US and UK economies 'badly corrupted' by massive growth in debt, according to new independent report by leading UK financial historian.
The credit bubble that has developed in the UK and US economies over recent years is unsustainable and has 'badly corrupted' the economies of the two countries, with potentially serious destabilising results, says a major new study of the economic and investment implications of the build-up of debt in the two countries. Housing markets look particularly vulnerable in both countries.
The 200-page report, Crunch Time for Credit? by Edward Chancellor, is based on research originally commissioned by Odey Asset Management, the London hedge fund management company. Chancellor's authoritative history of financial speculation, Devil Take The Hindmost (published in 1999), correctly identified the collapse of the stock market in 2000 and was named one of six "indispensable investment classics" by Money magazine.

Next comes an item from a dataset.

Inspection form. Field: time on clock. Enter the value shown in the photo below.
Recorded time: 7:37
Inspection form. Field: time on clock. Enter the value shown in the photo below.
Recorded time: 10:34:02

In the new report, Chancellor analyses the massive build up of debt in the US and UK, and compares it to several episodes from history, including the Great Depression of the 1930s and recent experience in Japan and Korea. He also chronicles the way that intellectual understanding of credit has developed over the past 300 years.
He concludes: "The growth of credit has created an illusory prosperity while producing profound imbalances in the British and American economies...When credit ceases to grow, the weakened state of these economies will become apparent."
"It will also become clear that the credit boom, by inflating asset prices and boosting profits, has lead to inappropriate balance sheets (both for the private sector and in general). At some stage, balance sheets will have to be adjusted to face a new reality. The process of adjustment is likely to be painful. It may well end in either an extraordinary deflation...or an extraordinary inflation."
Among the report's main findings are:
On the global financial system
- The Federal Reserve's consistent intervention to maintain financial stability and provide liquidity during recent crises has created "moral hazard on a grand scale' and 'one asset bubble after another". As a result, the credit system is now "dominated by leveraged short-term speculators" to an unprecedented degree.
- A revolution in the financial system, including credit derivatives, has shifted risk throughout the financial system, but risk cannot be destroyed, only redistributed. The modern credit system has never been stress-tested by a severe recession.
- Low inflation and the perception that central banks know how to prevent cyclical downturns has been used to justify higher asset prices and yet more debt. Investors, says Chancellor, "have failed to consider that lower inflation also implies lower future growth rates for profits and income".
- More and more borrowers, both corporations and households, have become what economist Hyman Minsky called 'Ponzi finance units'. They are dependent on rising asset prices and the refinancing of their liabilities to remain solvent.
- The Federal Reserve's 'easy money' response to the technology bubble in 2000 has helped create a "new investment bubble" in China, surging commodity prices and threatens to accelerate the "de-industrialisation of the West". It has also created a global housing bubble, with mortgage debt at dangerously high levels.
- Home-owners, consumers and financial markets will all feel the consequences of the bubble bursting, though whether the outcome is renewed inflation or deflation cannot yet be foretold. Relevant parallels include the slump of the 1930s, the stagflation of the mid-1970s and the debt deflation in Japan since 1990.
On The UK Housing Market
In the section on credit in the UK, the report provides an exhaustive analysis of the UK housing market, and argues that, as in the United States, it is virtually impossible to accept the Bank of England's view that the recent debt-fuelled rise in house prices is a benign and sustainable event. The UK economy has become "increasingly vulnerable" to a credit crunch, he says.
In a foreword to the report, Crispin Odey, CEO of Odey Asset Management, says: "Not only does he [Chancellor] make a cogent and persuasive case that current trends are unsustainable, but his unique knowledge of the hinterland of previous periods of speculative credit excess also illuminates the range of potential outcomes...There is no question that financial markets are not priced for the sorts of risks that Chancellor identifies."